A footpath of uniform width runs all around the inside of a rectangular field 54 m long and 35 m wide.

(i) Area of the rectangular field $=54 \times 35=1890 \mathrm{~m}^{2}$

Let the width of the path be x m. The path is shown in the following diagram:

Length of the park excluding the path $=(54-2 x) \mathrm{m}$

Breadth of the park excluding the path $=(35-2 x) \mathrm{m}$

Thus, we have:
Area of the path = 420 m2

$\Rightarrow 420=54 \times 35-(54-2 x)(35-2 x)$

$\Rightarrow 420=1890-\left(1890-70 x-108 x+4 x^{2}\right)$

$\Rightarrow 420=-4 x^{2}+178 x$

$\Rightarrow 4 x^{2}-178 x+420=0$

$\Rightarrow 2 x^{2}-89 x+210=0$

$\Rightarrow 2 \mathrm{x}^{2}-84 \mathrm{x}-5 \mathrm{x}+210=0$

$\Rightarrow 2 \mathrm{x}(\mathrm{x}-42)-5(\mathrm{x}-42)=0$

$\Rightarrow(\mathrm{x}-42)(2 x-5)=0$

$\Rightarrow x-42=0$ or $2 x-5=0$

$\Rightarrow x=42$ or $\mathrm{x}=2.5$

The width of the path cannot be more than the breadth of the rectangular field.
∴ x = 2.5 m

​Thus, the path is 2.5 m wide.

(ii) Let the width of the border be x m.
The length and breadth of the carpet are 8 m and 5 m, respectively.

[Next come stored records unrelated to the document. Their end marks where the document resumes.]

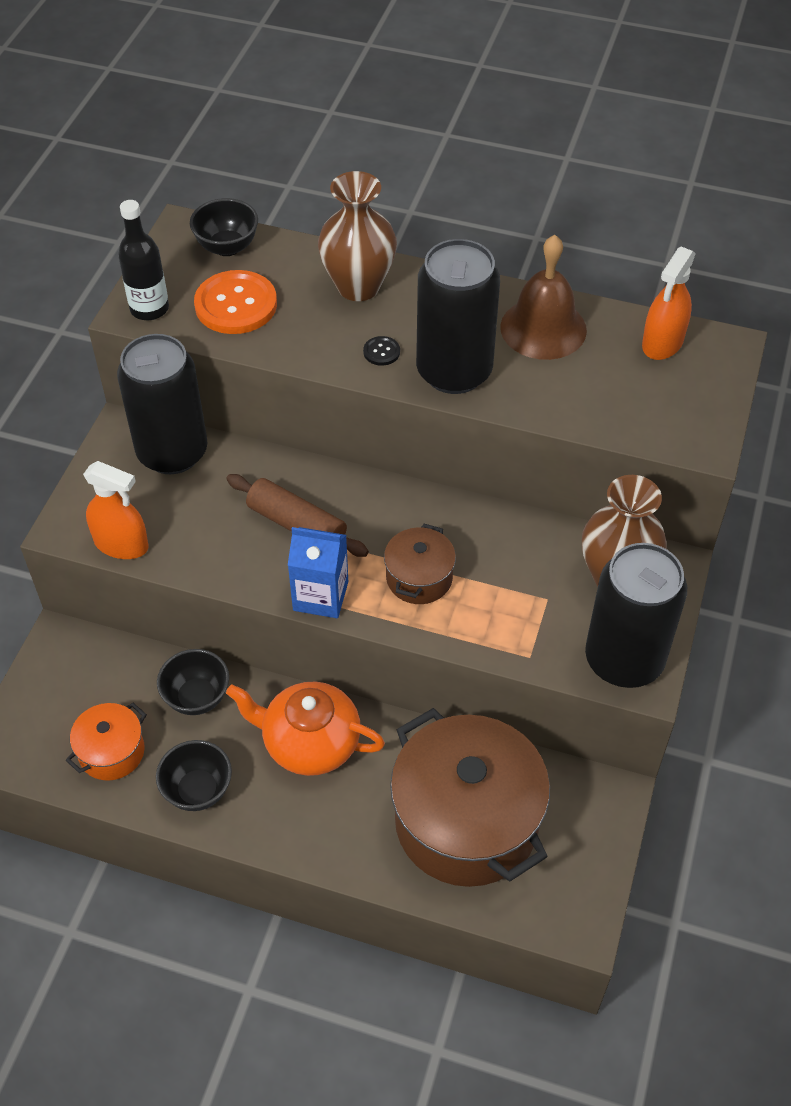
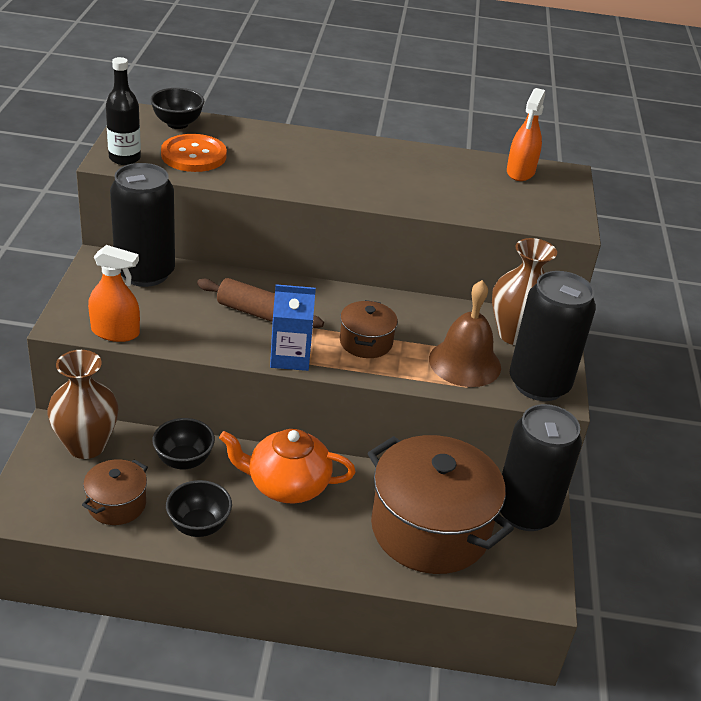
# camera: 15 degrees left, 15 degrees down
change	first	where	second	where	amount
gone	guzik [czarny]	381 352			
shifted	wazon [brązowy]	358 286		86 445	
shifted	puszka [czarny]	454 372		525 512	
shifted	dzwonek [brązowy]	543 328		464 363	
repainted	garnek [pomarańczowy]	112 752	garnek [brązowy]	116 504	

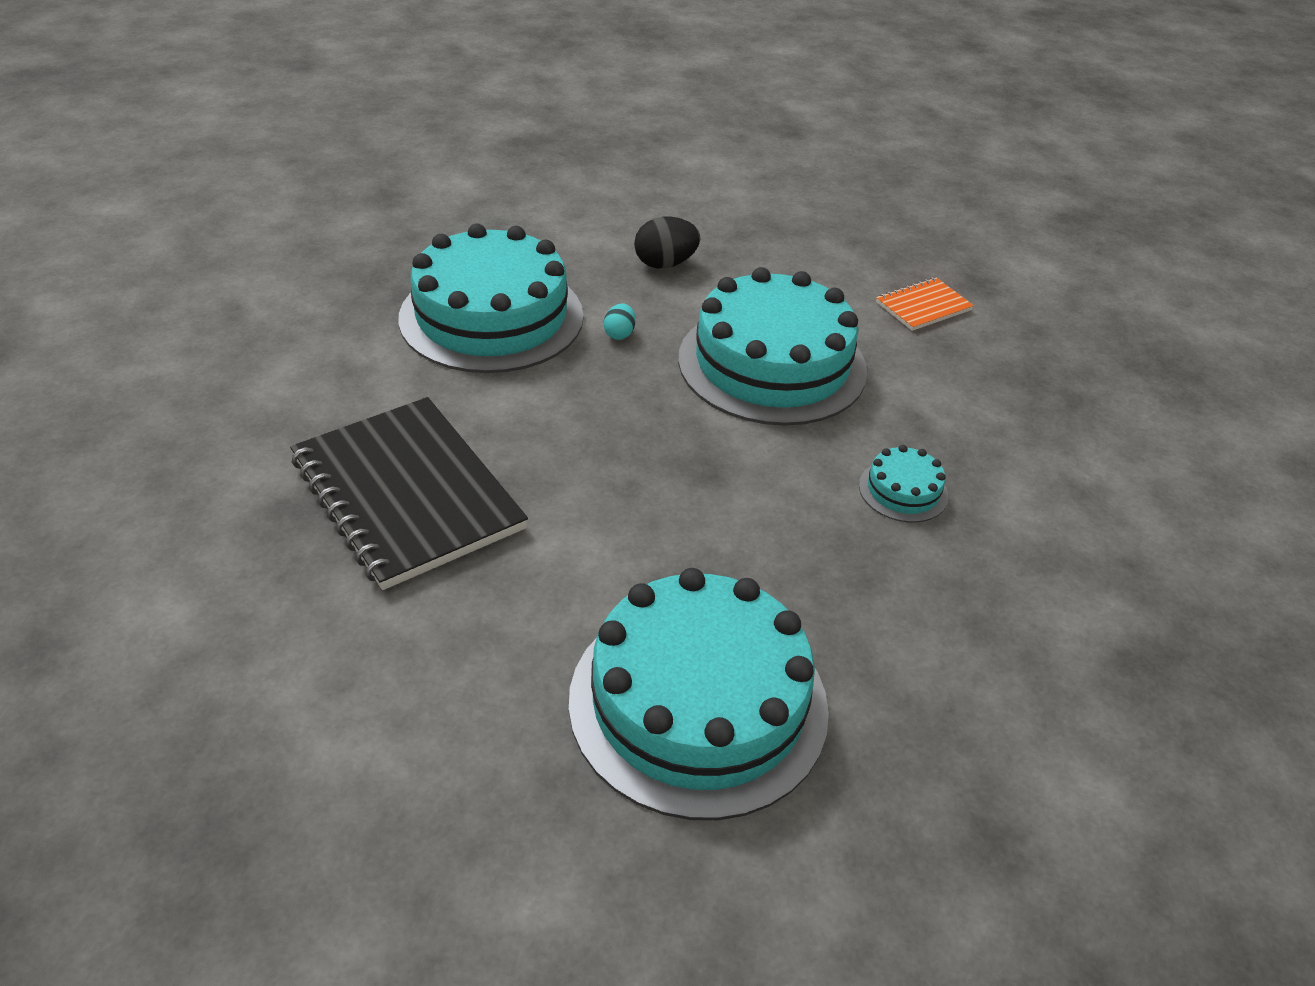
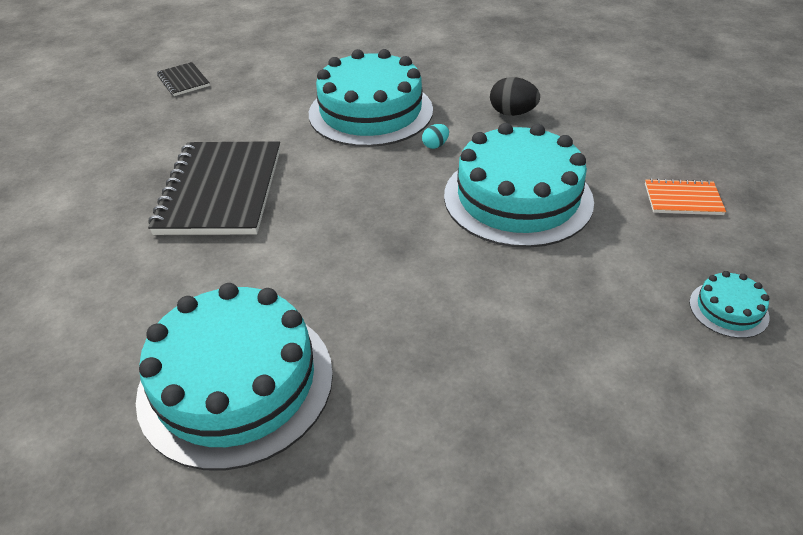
# camera: 40 degrees right, 0 degrees up
change	first	where	second	where	amount
new			zeszyt [czarny]	183 81	
shifted	tort [turkusowy]	903 490		728 309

Area of the carpet $=8 \times 5=40 \mathrm{~m}^{2}$

Length of the carpet without border $=(8-2 x)$

Breadth of carpet without border $=(5-2 x)$

Area of the border = 12 m2

Area of the carpet without border $=(8-2 x)(5-2 x)$

Thus, we have:

$12=40-[(8-2 x)(5-2 x)]$

$\Rightarrow 12=40-\left(40-26 x+4 x^{2}\right)$

$\Rightarrow 12=26 x-4 x^{2}$

$\Rightarrow 26 x-4 x^{2}=12$

$\Rightarrow 4 x^{2}-26 x+12=0$

$\Rightarrow 2 x^{2}-13 x+6=0$

$\Rightarrow(2 x-1)(x-6)=0$

$\Rightarrow 2 x-1=0$ and $x-6=0$

$\Rightarrow x=\frac{1}{2}$ and $x=6$

Because the border cannot be wider than the entire carpet, the width of the carpet is $\frac{1}{2} \mathrm{~m}$, i.e., $50 \mathrm{~cm}$.